La providence est morte

ou quelques banalités révolutionnaires

  1. Le monde vit depuis les années 70 un mouvement contre-révolutionnaire, qui poursuit la destruction des conditions de vie passées, pour opérer la transformation cybernétique de la société. Le cadavre de l’État-providence, dont les morceaux s’arrachent en France depuis cinquante ans, n’est qu’un exemple parmi d’autres de cette tendance générale, qui aligne sur un protocole unique toutes les activités humaines.

  2. Le détournement des « réformes » est un symptôme superficiel de ce changement d’époque. D’avantages cédés pour calmer les ardeurs révolutionnaires, elles sont devenues les étapes d’un travail de sape qui durcit le contrat passé sur nos vies, et organise la bureaucratisation informatique.

  3. Le gouvernement actuel condense en un temps très court les attaques des gouvernements précédents. C’est aussi celui qui a le plus conscience de sa mission historique, la modernisation cybernétique de la société. Non que ses managers soient particulièrement intelligents. C’est simplement un signe que le capitalisme n’a plus de temps devant lui. L’état désastreux de la planète et ses propres contradictions le poussent à muter rapidement.

  4. Face à cette transformation générale, les organisateurs abrutis du mouvement social – syndicats ou autres – espèrent conserver leurs « droits » avec des moyens plus faibles que ceux par lesquels ils les ont d’abord obtenus. Ces vendus ne gagneront d’autres miettes que contraints et forcés, pour trahir une colère plus profonde. Quant à ceux d’entre eux qui sont honnêtes, ils ressemblent à des enfants sages, nostalgiques d’un État-providence qui ne reviendra pas. Ils n’ont pas compris que l’État a toujours été la propriété de la classe dominante. Qu’il s’est montré providentiel un temps donné pour maintenir la paix sociale. Ils l’opposent encore au capital et ne voient pas pourquoi ce bon père, même lorsqu’il se dit de gauche, se retourne finalement contre eux.

  5. On ne peut opposer à ce changement radical de la société qu’un autre changement désirable et adverse.

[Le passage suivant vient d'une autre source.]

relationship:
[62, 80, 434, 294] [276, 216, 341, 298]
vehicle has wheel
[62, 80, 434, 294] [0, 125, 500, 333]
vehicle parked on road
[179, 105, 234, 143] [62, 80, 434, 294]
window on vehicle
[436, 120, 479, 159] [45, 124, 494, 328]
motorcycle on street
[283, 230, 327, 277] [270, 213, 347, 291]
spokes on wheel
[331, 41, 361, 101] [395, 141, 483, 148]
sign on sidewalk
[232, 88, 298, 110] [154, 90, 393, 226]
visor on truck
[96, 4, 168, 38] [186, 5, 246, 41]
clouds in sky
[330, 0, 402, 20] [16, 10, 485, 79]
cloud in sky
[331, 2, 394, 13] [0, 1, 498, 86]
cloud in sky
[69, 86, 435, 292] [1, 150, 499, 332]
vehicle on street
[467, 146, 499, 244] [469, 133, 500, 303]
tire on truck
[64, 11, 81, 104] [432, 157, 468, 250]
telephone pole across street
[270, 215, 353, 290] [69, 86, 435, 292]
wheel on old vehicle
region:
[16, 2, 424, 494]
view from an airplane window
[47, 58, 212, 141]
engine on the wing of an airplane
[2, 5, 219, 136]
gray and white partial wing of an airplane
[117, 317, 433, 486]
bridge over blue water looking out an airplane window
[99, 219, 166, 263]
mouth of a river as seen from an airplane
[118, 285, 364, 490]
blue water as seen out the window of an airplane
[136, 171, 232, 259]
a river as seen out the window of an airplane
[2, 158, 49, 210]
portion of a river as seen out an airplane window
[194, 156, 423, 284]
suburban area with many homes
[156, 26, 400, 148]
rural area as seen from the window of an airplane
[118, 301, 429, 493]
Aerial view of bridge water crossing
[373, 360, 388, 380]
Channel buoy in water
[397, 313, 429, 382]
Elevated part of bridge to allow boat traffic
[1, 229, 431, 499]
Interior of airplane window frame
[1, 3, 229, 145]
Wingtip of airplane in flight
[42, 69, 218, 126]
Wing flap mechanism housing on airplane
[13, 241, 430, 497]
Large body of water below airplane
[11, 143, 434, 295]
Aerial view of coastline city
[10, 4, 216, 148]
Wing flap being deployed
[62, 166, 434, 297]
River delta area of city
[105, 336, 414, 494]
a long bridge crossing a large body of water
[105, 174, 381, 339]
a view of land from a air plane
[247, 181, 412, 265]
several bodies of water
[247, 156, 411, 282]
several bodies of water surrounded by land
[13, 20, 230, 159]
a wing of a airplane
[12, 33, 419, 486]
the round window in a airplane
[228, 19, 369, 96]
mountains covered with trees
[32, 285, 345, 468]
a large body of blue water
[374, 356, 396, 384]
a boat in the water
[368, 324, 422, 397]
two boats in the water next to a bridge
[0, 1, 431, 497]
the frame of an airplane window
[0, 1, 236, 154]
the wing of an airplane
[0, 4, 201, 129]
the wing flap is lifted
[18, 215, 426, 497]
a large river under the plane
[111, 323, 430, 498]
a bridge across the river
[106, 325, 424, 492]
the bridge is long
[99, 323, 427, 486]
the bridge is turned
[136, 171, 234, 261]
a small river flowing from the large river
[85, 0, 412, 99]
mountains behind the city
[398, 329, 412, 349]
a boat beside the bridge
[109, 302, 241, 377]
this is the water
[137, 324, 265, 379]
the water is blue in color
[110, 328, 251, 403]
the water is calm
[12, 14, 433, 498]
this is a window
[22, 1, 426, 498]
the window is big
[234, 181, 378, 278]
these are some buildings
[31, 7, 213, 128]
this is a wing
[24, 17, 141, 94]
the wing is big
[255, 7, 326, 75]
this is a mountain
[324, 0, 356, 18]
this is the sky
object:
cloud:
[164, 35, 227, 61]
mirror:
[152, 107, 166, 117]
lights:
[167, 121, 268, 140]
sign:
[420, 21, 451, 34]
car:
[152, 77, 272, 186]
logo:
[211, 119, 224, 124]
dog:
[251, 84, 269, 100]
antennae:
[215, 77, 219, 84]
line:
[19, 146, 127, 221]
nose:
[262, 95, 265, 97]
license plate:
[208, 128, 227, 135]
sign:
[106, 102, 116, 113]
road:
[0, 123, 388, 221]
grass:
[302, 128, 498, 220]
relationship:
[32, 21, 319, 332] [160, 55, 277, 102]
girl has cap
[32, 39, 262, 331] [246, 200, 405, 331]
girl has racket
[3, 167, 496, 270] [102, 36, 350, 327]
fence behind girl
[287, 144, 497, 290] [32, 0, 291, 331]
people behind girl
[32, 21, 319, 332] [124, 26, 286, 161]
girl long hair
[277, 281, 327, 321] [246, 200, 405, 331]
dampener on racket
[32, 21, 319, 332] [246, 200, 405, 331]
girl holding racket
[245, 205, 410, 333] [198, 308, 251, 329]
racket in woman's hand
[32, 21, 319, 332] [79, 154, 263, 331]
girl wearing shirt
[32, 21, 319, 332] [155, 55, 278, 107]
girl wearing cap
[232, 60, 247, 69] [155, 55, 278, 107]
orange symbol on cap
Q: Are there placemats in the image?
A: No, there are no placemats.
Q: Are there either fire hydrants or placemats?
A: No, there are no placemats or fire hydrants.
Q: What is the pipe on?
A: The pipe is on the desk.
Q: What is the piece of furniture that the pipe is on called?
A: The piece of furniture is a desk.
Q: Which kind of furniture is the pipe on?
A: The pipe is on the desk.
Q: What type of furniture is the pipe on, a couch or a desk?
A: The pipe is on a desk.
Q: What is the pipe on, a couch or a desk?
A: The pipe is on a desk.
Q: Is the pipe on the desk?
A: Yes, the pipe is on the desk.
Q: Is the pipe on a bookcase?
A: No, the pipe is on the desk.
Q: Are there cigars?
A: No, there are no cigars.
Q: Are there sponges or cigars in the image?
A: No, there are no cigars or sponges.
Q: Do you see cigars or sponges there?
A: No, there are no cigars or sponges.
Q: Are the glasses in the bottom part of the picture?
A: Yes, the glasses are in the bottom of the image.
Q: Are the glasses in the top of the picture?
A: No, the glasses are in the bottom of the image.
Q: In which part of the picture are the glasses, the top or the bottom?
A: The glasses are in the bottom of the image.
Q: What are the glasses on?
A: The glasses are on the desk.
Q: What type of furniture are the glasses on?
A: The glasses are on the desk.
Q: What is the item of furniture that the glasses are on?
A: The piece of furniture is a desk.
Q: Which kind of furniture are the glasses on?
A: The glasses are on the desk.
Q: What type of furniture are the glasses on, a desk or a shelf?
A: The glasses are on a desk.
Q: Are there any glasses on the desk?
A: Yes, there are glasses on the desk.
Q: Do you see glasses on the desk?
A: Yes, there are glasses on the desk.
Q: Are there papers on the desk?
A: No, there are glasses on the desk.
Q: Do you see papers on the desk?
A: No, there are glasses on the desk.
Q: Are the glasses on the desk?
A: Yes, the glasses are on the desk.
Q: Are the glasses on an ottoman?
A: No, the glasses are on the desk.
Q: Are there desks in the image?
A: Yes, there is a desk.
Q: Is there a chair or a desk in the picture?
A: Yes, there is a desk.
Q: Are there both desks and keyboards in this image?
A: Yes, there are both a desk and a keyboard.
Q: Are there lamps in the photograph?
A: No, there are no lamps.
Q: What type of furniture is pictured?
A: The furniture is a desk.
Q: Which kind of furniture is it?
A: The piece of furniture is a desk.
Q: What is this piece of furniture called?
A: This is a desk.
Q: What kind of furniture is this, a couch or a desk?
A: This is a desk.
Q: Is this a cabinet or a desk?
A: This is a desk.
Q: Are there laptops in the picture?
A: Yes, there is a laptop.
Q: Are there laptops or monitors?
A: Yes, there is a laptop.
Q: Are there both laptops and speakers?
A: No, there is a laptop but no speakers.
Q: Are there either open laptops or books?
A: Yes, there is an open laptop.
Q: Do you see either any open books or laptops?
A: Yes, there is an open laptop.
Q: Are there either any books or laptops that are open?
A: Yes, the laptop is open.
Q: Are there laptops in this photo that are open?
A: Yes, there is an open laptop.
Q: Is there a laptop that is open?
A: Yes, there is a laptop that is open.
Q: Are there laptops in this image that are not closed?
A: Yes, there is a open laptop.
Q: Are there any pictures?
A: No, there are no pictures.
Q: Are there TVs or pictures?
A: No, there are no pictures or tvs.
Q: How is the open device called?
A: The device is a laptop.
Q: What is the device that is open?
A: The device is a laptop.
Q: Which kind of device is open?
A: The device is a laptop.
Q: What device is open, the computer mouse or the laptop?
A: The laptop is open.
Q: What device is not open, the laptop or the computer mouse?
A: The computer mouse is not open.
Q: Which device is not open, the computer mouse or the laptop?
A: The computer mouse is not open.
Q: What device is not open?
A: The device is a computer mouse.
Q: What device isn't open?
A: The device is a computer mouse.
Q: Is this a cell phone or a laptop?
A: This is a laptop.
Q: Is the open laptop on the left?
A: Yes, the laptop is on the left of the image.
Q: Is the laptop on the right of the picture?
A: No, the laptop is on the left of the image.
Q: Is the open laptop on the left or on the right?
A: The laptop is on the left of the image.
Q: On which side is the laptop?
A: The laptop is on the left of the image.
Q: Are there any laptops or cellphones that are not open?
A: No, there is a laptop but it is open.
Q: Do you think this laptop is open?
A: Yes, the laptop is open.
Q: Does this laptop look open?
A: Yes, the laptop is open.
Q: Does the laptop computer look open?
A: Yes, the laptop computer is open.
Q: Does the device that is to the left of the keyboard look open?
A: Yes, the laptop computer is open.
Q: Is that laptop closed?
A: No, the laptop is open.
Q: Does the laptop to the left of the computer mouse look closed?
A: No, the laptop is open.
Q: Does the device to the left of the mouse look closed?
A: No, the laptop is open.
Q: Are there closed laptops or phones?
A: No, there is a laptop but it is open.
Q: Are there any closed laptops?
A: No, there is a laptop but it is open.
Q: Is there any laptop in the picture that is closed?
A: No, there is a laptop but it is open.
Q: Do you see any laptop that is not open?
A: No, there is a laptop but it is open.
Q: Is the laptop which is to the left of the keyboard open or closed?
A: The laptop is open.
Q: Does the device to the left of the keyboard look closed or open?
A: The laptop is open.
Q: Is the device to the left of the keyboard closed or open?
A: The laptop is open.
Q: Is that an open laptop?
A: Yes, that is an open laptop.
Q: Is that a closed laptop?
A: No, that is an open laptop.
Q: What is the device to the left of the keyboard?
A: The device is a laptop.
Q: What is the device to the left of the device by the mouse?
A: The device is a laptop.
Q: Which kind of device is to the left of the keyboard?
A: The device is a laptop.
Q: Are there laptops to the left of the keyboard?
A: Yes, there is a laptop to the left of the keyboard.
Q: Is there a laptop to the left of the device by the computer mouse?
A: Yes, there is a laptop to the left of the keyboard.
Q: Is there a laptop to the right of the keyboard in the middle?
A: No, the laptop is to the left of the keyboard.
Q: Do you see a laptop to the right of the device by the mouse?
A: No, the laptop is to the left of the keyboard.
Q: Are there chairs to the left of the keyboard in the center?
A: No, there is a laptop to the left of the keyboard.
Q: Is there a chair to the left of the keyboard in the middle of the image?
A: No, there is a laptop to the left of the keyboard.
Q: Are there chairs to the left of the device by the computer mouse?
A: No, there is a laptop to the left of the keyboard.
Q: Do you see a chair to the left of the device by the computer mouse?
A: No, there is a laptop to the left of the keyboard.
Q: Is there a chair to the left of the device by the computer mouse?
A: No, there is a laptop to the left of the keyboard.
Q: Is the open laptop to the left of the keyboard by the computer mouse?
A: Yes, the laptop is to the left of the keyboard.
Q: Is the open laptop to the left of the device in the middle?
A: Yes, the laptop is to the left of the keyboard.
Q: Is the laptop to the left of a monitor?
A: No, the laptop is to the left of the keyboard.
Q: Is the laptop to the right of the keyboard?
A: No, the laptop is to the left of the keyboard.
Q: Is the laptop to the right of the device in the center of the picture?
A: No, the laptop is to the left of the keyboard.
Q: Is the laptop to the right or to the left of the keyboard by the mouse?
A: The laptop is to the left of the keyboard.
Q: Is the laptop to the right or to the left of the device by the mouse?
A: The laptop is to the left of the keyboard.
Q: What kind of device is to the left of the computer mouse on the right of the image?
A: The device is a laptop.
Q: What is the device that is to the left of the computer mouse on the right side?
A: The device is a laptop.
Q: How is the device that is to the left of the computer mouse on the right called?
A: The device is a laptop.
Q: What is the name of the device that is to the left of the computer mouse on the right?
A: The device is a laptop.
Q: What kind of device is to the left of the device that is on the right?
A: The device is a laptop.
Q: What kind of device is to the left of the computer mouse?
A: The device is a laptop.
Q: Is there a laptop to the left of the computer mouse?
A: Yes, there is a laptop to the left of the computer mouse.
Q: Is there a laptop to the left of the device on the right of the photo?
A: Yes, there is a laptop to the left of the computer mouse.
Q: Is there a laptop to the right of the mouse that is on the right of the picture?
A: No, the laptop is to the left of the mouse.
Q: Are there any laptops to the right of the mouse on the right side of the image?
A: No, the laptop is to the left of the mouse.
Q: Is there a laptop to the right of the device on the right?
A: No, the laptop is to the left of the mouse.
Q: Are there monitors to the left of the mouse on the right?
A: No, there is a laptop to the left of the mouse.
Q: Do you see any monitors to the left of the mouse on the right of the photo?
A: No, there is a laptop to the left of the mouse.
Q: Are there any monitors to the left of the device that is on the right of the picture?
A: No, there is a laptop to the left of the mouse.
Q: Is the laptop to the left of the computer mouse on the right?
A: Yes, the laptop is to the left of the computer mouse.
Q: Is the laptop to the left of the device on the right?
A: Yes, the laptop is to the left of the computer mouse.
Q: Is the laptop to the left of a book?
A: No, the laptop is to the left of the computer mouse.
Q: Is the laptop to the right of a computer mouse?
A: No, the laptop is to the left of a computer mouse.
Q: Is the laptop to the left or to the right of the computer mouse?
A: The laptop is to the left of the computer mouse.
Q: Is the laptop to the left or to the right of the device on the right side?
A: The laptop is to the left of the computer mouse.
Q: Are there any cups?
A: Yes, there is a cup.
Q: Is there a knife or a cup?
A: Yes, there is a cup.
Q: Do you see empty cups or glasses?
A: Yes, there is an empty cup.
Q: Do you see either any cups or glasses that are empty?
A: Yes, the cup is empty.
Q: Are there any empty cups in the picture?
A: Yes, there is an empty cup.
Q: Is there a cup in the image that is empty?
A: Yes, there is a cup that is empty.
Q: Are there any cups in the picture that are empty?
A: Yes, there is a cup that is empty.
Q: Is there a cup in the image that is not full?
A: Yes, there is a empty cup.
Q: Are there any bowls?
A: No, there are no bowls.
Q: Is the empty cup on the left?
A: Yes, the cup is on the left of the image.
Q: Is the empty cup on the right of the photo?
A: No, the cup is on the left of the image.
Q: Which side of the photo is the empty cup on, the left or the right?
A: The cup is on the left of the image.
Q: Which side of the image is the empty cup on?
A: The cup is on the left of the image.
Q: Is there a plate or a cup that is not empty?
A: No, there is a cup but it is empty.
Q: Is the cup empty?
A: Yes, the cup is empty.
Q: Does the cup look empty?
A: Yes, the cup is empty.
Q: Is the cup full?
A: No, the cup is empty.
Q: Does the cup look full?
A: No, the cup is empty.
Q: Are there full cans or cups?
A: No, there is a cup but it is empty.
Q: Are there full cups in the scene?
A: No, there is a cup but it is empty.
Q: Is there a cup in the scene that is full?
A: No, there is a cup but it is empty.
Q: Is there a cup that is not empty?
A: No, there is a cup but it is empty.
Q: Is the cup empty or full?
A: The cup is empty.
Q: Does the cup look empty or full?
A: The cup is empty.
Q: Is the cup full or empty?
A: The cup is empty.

Toute posture défensive sera balayée. Nous n’avons pas de « service public » à sauver. Le salariat d’État est aussi misérable que le salariat tout court. Si nous voulons vivre, c’est le travail-marchandise dans son ensemble qu’il faut abolir : sa servitude comme ses produits.

  6. Ce ne sont pas les luttes qu’il s’agit de faire converger, mais tous les possibles refoulés par notre existence concentrationnaire, retenus par le chantage à la survie, l’abrutissement spectaculaire et le simulacre cybernétique. En ce sens, la spécialisation militante n’est pas une nécessité mais un frein : elle dégoûte les dégoûtés du monde, partout où elle croit imposer sa vision stupide et bureaucratique, ses rapports à peine voilés de domination. Il s’agit de retrouver collectivement un usage du réel qui dépasse toutes les promesses de l’aliénation.

  7. L’anéantissement de l’humanité est à l’ordre du jour. L’informatique étend partout la quantification et le rapport marchand. Jamais un monde n’a été aussi unifié dans la misère et l’exploitation, et jamais la totalité n’a été si peu prise en compte. Pour que la lutte d’une classe (la plus riche) ait une chance de redevenir une lutte des classes, il faut une perspective révolutionnaire totale. Nous l’avons esquissée ici.